Former Mayor Coleman A. Young is not an unimpeachable character in Detroit’s story, nor is he the antagonist he’s often been made out to be.
Too often, discussions of how Detroit became desolate or how racial tensions flared, are answered by “it all started with Coleman Young,” as if he were the boogeyman who scared white families out of the city. In essence, the former mayor has become the monster in a kind of folklore which belies the true factors that decimated the city’s people and industry.
In 1942, Detroit had its first race riot. An estimated 34 people were killed, 433 injured, and $2 million worth of property was stolen or destroyed.
In 1967, Detroit had its second race riot. An estimated 43 people were killed, 1,189 were injured, and $50 million worth of property was stolen or destroyed.
All of this before Young’s first inaugural address in 1974.
Detroit’s history is often melded into a false North versus South dichotomy of racial history. It misleads people to believe that black Americans who left the South during the Great Migration found much better fortunes in Northern cities. They did not.
White-hooded Klansmen burning down a black family’s home in Mississippi or Alabama is more intense visually than a white-collared banker denying a home loan to a black family in Chicago, Cleveland, Detroit or Pittsburgh. But the effect was the same. It denied black Americans the ability to build homes, wealth, and stable families.

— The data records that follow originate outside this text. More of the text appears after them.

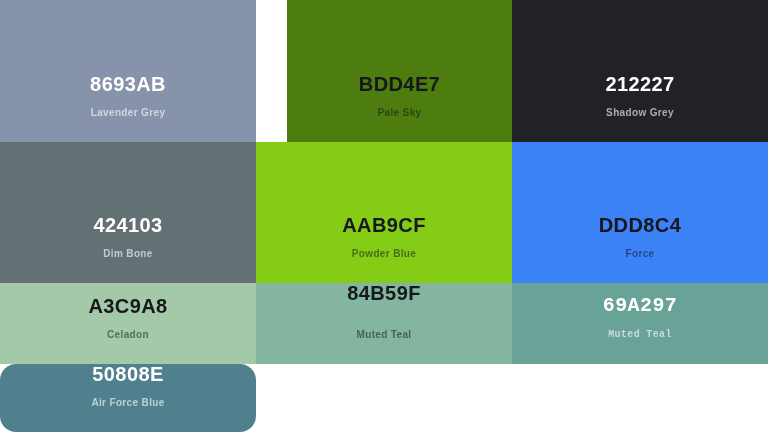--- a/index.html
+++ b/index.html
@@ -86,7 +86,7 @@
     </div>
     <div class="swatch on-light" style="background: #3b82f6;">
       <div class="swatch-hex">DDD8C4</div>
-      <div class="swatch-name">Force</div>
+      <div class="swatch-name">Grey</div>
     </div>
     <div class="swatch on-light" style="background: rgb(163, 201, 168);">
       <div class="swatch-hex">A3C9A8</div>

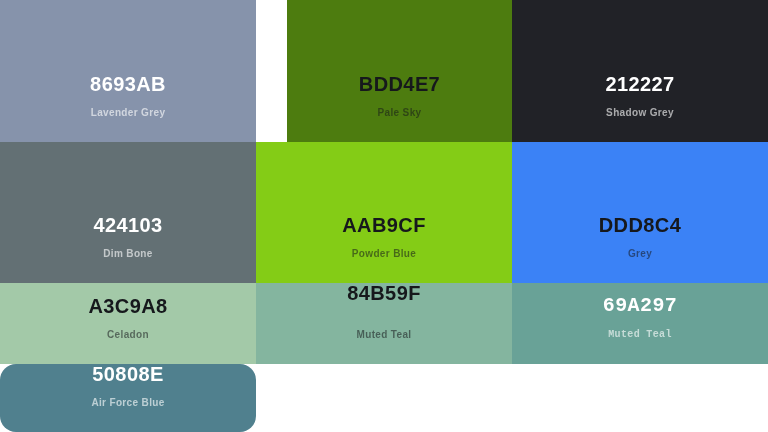--- a/index.html
+++ b/index.html
@@ -92,7 +92,7 @@
       <div class="swatch-hex">A3C9A8</div>
       <div class="swatch-name">Celadon</div>
     </div>
-    <div class="swatch on-light" style="background: rgb(132, 181, 159); gap: 13px;">
+    <div class="swatch on-light" style="background: rgb(132, 181, 159);">
       <div class="swatch-hex">84B59F</div>
       <div class="swatch-name">Muted Teal</div>
     </div>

Thomas Sugrue, professor of history at the University of Pennsylvania and author of “The Origins of the Urban Crisis: Race and Inequality in Postwar Detroit,” writes about the exodus of white families and factories from the city. And Ta-Nehisi Coates’s article “The Case for Reparations,” featured in The Atlantic, tells the story of how black Americans were excluded from the real estate market until the 1970s, with a focus on Chicago, Illinois. This exclusion happened in Detroit as well, and its effects are still evident today.
White enclaves in the city did their best to keep themselves white. White homeowners refused to sell to black Americans. Real estate brokers would not show black families homes in white areas. Deeds to homes in white areas often included provisions which prevented the owner from selling his home to anyone who was not white. Such covenants were backed by federal, state, and local policy.
As Sugrue writes, “Every Detroit neighborhood with even a tiny African American population was rated ‘D’ or ‘hazardous’ by federal appraisers, and colored red on the HOLC (Home Owners’ Loan Corporation) Security Map….The FHA (Federal Housing Administration) regularly refused loans to black homebuilders while underwriting the construction of homes by whites of a similar economic status a few blocks away.”
This was redlining.
Redlining was not the policy of Young, and the city lost much of its white population before he became mayor. Detroit’s total population peaked at 1.85 million people in 1950. For the years in between 1950 and 1973, when Young was first elected, the city’s total population had already declined to an estimated 1.5 million.
Moreover, this decline happened in other urban centers for the same reasons. Daniel Hartley, a researcher at the Federal Reserve Bank of Cleveland shows that in compiled data between 1970 and 2006, Buffalo, New York lost 44 percent of its population. Cleveland, Ohio lost 46 percent. Detroit lost 45 percent, and Pittsburg, Pennsylvania lost 43 percent.
Young was certainly cognizant of this. He wrote in his autobiography that “I don’t dispute the gravity of Detroit’s problems…They are basically the same problems of every American city, except that they are magnified by the fact that modern Detroit was built around the auto industry, which has been losing blood for two decades, and the accompanying reality that white flight, industrial and social, has left Detroit with the damnedest demographics in America.”
It’s more than unfair to blame Young for the way Detroit is today, it is inaccurate. Many things were outside of his control. He wasn’t a central banker who could lower interest rates to make what Detroit was selling more attractive to the rest of the world. He couldn’t enact economic stimulus the way President Barack Obama did in 2009.
Surely he can be blamed for the fact that he did not diversify the city’s economy. But then, many of the theories of economic development that are known now were not known then. Economic development was to heap subsidies upon favored industries. And how could Young have had the prescience to know businesses like Facebook and Twitter – that make nothing – would be more profitable than companies that do make something like General Motors and Ford Motor Company.
He served for 20 years as mayor (1974-1994). He shaped the city, and bears some responsibility for how it is today. But those areas where his handiwork is most evident, where he drew federal, state, and private dollars to, the riverfront, the Renaissance Center, are the places that are otherwise still alive in a corroded city.